We travelled with Easyjet on a three and a half hour flight and close to our destination flew through a magnificent sunset which exaggerated the colours of the brown arid land and bathed Marrakech below us with a warm orange glow. The plane landed at the Menara airport, close to the city, at half past six where it was already dark but the temperature was close to 30º centigrade and a warm breeze greeted us as we stepped out of the aircraft and onto the tarmac.

There was a lot of congestion at passport control and an entry form to fill in which was probably the worst designed official form that I have ever encountered. Despite dealing with three incoming flights and all this bureaucratic nonsense the queues actually went down very quickly and when it was out turn to be processed we were given our unique identity number which was theatrically stamped into our passports and waved through to where a supervisor checked them for a second time presumably to make sure it had been done properly by the first official.

Before travelling I had read some advice that said watch out for taxi drivers who will gladly overcharge unsuspecting tourists. That is no different from anywhere else in the world of course but I was mindful of that so took the second piece of advice which said when arriving for the first time it was advisable to take a pre-booked shuttle service because finding places can be difficult at the first attempt and especially in the dark. At €32 it was a bit expensive but our driver was waiting for us as promised in the arrivals hall and he quickly loaded our bags and set off for the city just four or five kilometres away.
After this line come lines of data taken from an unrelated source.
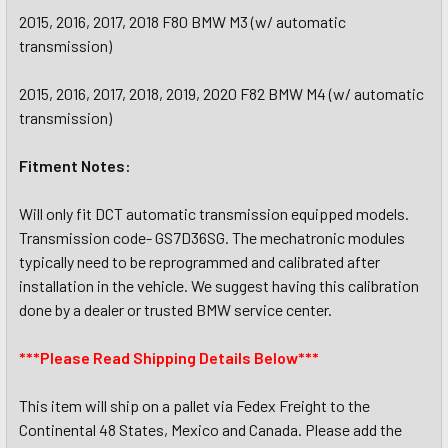
2015, 2016, 2017, 2018 F80 BMW M3 (w/ automatic
transmission)
2015, 2016, 2017, 2018, 2019, 2020 F82 BMW M4 (w/ automatic
transmission)
Fitment Notes:
Will only fit DCT automatic transmission equipped models.
Transmission code- GS7D36SG. The mechatronic modules
typically need to be reprogrammed and calibrated after
installation in the vehicle. We suggest having this calibration
done by a dealer or trusted BMW service center.
***Please Read Shipping Details Below***
This item will ship on a pallet via Fedex Freight to the
Continental 48 States, Mexico and Canada. Please add the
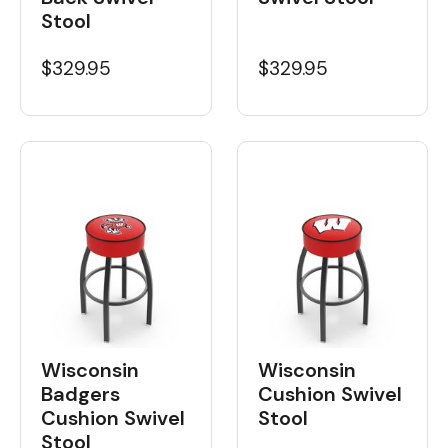
Stool
$329.95
$329.95
Wisconsin
Wisconsin
Badgers
Cushion Swivel
Cushion Swivel
Stool
Stool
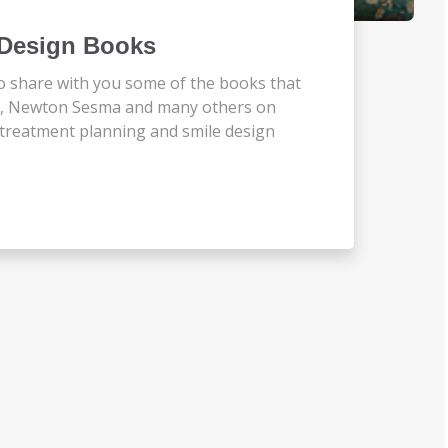
e Design Books
o share with you some of the books that
ta, Newton Sesma and many others on
ry treatment planning and smile design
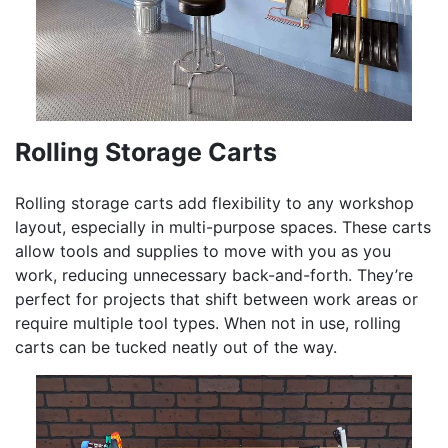
Rolling Storage Carts
Rolling storage carts add flexibility to any workshop
layout, especially in multi-purpose spaces. These carts
allow tools and supplies to move with you as you
work, reducing unnecessary back-and-forth. They’re
perfect for projects that shift between work areas or
require multiple tool types. When not in use, rolling
carts can be tucked neatly out of the way.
The traffic was mad and so was the driver as he carved his way through the rush hour traffic coping brilliantly with the ludicrous French driving rule of priorité à droite where vehicles from the right always have priority at junctions and roundabouts and which was evidently still the norm here even though the French themselves have seen the sense of virtually abandoning it in their own country. There was no lane discipline that I could make out and the ten minute journey was one extended game of ‘chance’ where drivers simply waited to see whose nerve would fold and who would yield first. We flashed past motorbikes and donkeys pulling wooden carts, pushbikes and pedestrians and at one point even encountered a camel train.

The route into the city took us past the famous Hôtel Mamounia where amongst others Winston Churchill and Mick Jagger used to like to stay. Churchill came for the painting and Jagger for the drugs! Then through the bus station which was heaving with early evening activity before stopping abruptly in an unpromising looking place on the Rue Sidi Mamoun where the driver unloaded the bags and invited us to follow him.

He took us through a gate into a busy road with small shops on one side and a high wall on the other that turned out to be Royal Palace of King Mohammed VI which is where he stays when he visits Marrakech. Suddenly he darted into a side road, no more than an alley really with an uneven surface with houses and shops along one side, then through a dog-leg turn and into a narrower lane and by now we were glad that we had taken the shuttle bus option because we would never have found this place by ourselves that’s for sure.